Reading text:
===

“Cider Country” by Paul Laverty – book review

The funniest book I read last year was a short novella called Man Overbored by Paul Laverty – and he’s just released a new comic novella called Cider Country.

As with Man OverboredCider Country is about a motley group of misfits – although instead of being on a sinking cruise ship, this time they’re working in an apple orchard for a pittance.

The style is also similar – think PG Wodehouse mixed with John Kennedy Toole, and then make it more risqué. That, combined with the short length (I inhaled it in three days just by reading it over breakfast) makes it perfect pandemic reading.

A big difference with Cider Country, however, is its narrative arc. Whereas Man Overbored simply showed snapshots of characters in various states of falling apart, Cider Country keeps returning to the central plight of Dom, a former finance journo who got busted in the Royal Commission into banking for taking bribes to write puff pieces for banks. Oddly enough, despite Dom’s former penchant for immoral cash grabs, prostitutes and cocaine, he’s actually the moral heart of the novella as he protests at the racism meted out by the orchard manager. 

I like that this book has a trajectory – unlike Man Overbored, which was largely just a set of vignettes – and yet, hypocritically, my favourite part of Cider Country are the little third-person vignettes filled with various desperate characters such as the Thai pickers who think they’ve discovered an undercover prince on the lam, and the ex-con who fantasises about going back to prison and what he can do to get there. 

It’s rare to find books that offer such a simply joy in reading them – and for this reason alone, I hope Laverty writes a third novella. I’m beginning to realise I need more comic vignettes in my life.

===

Study material:
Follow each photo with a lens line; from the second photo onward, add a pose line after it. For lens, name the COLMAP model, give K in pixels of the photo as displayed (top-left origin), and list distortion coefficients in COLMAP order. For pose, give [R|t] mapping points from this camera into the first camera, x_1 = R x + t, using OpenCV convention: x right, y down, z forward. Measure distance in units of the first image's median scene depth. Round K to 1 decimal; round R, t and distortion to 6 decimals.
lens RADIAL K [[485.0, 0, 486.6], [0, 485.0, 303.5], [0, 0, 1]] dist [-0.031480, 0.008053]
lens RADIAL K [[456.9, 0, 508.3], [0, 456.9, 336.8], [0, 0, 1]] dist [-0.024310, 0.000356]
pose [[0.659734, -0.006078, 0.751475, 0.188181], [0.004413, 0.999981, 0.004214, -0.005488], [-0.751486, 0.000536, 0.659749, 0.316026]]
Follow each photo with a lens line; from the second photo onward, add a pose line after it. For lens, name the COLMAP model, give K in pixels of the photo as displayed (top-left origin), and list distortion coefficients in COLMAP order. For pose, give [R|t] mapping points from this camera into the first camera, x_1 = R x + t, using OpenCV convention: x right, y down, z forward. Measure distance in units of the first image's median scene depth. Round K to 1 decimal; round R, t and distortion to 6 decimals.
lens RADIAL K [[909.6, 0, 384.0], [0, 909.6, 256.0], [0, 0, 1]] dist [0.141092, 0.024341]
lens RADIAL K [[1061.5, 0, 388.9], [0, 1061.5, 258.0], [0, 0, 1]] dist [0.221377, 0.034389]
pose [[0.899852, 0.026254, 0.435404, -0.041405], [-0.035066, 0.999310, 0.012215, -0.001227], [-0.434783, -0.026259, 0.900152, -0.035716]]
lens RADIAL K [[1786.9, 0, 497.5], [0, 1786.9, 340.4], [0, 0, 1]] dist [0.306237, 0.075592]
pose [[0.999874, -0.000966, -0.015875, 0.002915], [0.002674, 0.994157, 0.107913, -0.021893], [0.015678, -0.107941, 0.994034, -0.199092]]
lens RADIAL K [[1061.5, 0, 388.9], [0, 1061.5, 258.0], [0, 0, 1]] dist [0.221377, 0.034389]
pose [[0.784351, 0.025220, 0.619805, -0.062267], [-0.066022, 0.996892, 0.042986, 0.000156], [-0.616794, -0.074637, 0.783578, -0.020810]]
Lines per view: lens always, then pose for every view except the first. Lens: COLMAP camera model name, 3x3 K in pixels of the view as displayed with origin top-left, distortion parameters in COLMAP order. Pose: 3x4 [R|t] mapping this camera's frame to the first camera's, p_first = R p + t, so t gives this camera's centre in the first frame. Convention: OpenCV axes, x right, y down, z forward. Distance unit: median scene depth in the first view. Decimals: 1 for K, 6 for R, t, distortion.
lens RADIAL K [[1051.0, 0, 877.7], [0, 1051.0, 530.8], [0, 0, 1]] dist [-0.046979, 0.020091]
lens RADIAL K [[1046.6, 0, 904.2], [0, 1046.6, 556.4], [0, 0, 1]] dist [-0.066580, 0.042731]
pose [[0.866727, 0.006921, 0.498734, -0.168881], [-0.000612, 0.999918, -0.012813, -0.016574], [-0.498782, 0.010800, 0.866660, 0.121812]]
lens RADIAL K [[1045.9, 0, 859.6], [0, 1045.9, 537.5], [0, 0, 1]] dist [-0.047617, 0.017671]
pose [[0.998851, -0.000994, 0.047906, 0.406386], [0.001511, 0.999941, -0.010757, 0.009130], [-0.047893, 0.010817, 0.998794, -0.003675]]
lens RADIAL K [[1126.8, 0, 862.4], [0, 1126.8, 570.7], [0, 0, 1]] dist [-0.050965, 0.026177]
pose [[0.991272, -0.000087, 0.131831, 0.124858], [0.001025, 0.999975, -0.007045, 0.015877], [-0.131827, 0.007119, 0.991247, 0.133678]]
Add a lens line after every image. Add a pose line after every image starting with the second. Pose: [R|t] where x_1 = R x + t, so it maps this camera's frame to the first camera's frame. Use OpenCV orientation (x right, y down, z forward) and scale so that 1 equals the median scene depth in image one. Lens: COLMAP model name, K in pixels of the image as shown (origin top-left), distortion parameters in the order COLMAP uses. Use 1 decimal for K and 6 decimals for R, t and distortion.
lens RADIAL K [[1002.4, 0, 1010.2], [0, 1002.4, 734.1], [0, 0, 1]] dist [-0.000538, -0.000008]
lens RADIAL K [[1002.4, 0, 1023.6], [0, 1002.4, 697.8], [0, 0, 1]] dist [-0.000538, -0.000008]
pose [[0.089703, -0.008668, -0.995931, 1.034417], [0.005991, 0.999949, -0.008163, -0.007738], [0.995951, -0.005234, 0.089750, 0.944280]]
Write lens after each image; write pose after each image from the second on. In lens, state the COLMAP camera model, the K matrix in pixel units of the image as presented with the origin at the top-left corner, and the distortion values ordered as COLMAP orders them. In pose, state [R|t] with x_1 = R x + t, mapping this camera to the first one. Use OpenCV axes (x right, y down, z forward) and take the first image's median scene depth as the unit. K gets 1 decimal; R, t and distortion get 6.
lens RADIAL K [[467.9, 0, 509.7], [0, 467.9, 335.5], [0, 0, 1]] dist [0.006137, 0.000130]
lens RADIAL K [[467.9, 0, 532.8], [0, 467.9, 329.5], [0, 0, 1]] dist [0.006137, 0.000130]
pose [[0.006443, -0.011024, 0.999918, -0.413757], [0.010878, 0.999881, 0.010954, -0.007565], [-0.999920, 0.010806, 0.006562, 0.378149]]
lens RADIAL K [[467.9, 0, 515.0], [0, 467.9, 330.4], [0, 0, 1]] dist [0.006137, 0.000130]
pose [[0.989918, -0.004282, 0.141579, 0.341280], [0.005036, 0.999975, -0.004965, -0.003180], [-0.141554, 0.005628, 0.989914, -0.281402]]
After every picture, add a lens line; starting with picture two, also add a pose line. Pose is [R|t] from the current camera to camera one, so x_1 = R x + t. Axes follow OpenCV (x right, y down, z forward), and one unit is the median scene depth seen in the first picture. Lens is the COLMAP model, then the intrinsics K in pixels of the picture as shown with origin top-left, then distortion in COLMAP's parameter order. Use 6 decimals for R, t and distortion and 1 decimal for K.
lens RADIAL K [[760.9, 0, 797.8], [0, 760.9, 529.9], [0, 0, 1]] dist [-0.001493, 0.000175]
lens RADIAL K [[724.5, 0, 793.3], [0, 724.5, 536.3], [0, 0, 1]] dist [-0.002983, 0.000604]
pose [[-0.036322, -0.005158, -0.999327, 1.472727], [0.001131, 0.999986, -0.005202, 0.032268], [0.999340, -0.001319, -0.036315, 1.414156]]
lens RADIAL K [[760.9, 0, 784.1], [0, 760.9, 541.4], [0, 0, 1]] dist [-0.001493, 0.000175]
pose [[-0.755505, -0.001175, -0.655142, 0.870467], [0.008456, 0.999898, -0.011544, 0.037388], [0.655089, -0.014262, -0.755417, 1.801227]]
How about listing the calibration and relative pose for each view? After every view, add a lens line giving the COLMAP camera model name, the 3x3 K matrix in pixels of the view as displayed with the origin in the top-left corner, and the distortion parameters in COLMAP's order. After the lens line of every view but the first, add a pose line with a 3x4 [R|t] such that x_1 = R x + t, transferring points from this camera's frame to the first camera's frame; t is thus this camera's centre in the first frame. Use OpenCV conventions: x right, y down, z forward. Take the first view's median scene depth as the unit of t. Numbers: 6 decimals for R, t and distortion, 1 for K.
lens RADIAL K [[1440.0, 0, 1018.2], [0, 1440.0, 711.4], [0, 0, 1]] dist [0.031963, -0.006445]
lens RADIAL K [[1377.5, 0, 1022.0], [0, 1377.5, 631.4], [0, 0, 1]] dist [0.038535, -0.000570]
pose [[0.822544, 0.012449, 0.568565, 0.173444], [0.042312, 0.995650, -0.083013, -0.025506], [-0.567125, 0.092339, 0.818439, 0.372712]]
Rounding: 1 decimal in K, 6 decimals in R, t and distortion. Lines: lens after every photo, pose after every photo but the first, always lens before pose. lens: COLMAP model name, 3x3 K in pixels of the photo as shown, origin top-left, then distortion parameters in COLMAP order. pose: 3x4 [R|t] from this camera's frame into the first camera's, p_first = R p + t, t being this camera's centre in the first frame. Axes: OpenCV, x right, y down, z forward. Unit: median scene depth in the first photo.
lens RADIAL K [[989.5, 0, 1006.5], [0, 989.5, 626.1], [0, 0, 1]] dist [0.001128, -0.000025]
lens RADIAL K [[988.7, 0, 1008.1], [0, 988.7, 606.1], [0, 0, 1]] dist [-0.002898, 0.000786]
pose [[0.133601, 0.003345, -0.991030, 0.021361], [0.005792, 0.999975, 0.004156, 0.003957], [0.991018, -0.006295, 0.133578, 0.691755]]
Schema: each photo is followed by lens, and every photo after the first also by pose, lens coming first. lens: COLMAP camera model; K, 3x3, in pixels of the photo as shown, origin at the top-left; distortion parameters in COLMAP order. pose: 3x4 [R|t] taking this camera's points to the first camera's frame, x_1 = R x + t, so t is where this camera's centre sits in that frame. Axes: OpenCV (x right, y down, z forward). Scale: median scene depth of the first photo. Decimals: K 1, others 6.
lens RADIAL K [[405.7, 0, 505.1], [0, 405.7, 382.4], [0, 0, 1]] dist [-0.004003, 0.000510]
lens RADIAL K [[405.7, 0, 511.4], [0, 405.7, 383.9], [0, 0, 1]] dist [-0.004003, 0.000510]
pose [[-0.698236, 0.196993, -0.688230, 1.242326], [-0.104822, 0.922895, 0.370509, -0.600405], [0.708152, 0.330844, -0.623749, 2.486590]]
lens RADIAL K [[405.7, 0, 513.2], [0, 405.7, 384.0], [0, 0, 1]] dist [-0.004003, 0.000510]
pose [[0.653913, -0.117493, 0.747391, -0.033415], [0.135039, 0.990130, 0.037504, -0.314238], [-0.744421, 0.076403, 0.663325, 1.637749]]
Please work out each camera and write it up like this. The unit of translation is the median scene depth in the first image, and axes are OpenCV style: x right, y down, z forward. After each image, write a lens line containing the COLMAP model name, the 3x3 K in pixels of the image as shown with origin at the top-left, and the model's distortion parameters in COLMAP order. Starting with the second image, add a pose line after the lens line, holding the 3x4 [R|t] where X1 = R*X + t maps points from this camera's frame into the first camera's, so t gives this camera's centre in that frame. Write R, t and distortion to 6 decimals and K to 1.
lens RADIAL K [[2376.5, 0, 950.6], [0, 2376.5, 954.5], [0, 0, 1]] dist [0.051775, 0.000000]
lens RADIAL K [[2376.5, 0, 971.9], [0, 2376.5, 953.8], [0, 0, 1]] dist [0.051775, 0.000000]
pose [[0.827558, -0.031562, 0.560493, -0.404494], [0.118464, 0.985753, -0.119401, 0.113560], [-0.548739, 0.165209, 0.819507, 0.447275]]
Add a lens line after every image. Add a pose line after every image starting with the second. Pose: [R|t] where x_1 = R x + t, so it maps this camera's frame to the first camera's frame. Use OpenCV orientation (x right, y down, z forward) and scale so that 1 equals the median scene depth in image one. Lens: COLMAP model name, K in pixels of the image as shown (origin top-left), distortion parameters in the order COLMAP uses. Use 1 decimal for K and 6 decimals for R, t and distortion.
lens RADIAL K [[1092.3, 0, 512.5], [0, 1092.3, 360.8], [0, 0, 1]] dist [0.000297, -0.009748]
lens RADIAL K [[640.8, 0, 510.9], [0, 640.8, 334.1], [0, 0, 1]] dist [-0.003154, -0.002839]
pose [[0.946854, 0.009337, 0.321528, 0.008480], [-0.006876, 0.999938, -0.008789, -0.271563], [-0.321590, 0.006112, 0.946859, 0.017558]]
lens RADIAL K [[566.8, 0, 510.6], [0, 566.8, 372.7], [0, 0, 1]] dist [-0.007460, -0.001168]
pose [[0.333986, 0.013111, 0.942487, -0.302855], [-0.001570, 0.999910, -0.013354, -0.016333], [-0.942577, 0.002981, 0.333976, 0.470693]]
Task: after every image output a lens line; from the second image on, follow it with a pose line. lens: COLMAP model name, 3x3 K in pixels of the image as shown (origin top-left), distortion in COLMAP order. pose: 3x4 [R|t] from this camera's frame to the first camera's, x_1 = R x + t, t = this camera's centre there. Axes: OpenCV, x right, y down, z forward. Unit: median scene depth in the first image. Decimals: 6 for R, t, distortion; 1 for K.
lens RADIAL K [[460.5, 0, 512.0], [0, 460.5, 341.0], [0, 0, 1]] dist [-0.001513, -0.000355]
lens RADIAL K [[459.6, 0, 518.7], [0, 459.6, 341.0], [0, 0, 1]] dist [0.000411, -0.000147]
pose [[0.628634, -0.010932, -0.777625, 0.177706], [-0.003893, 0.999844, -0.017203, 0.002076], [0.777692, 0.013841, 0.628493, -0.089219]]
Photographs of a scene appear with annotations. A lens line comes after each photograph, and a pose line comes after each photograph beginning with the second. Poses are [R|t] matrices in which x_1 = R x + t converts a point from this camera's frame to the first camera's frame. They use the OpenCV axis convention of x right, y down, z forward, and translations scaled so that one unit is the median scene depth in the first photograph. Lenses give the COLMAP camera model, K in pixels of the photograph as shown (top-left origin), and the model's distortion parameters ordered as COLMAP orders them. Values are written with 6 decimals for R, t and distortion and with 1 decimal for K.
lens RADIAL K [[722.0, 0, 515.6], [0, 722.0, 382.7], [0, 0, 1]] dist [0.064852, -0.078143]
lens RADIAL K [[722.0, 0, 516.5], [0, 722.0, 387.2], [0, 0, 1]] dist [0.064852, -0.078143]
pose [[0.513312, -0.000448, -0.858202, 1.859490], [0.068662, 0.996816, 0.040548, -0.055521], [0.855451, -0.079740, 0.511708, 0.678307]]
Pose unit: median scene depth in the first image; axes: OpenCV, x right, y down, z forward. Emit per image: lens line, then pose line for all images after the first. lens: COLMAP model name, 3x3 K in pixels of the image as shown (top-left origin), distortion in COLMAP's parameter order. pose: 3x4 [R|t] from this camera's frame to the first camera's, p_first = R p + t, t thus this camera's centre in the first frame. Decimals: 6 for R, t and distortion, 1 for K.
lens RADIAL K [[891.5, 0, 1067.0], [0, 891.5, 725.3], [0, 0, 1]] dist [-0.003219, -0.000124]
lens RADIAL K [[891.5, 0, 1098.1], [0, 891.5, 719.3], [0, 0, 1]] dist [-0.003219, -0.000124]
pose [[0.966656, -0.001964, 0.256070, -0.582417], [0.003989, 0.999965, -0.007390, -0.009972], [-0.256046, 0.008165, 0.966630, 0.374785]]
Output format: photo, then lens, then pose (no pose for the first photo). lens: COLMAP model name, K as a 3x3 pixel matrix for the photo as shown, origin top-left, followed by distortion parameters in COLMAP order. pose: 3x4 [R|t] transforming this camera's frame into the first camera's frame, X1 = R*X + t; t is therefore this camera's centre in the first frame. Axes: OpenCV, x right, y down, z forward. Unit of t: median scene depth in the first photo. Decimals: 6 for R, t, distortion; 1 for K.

===

Please reproduce the passage of the Cider Country review from "The funniest book" to "novella called Cider Country.".

The funniest book I read last year was a short novella called Man Overbored by Paul Laverty – and he’s just released a new comic novella called Cider Country.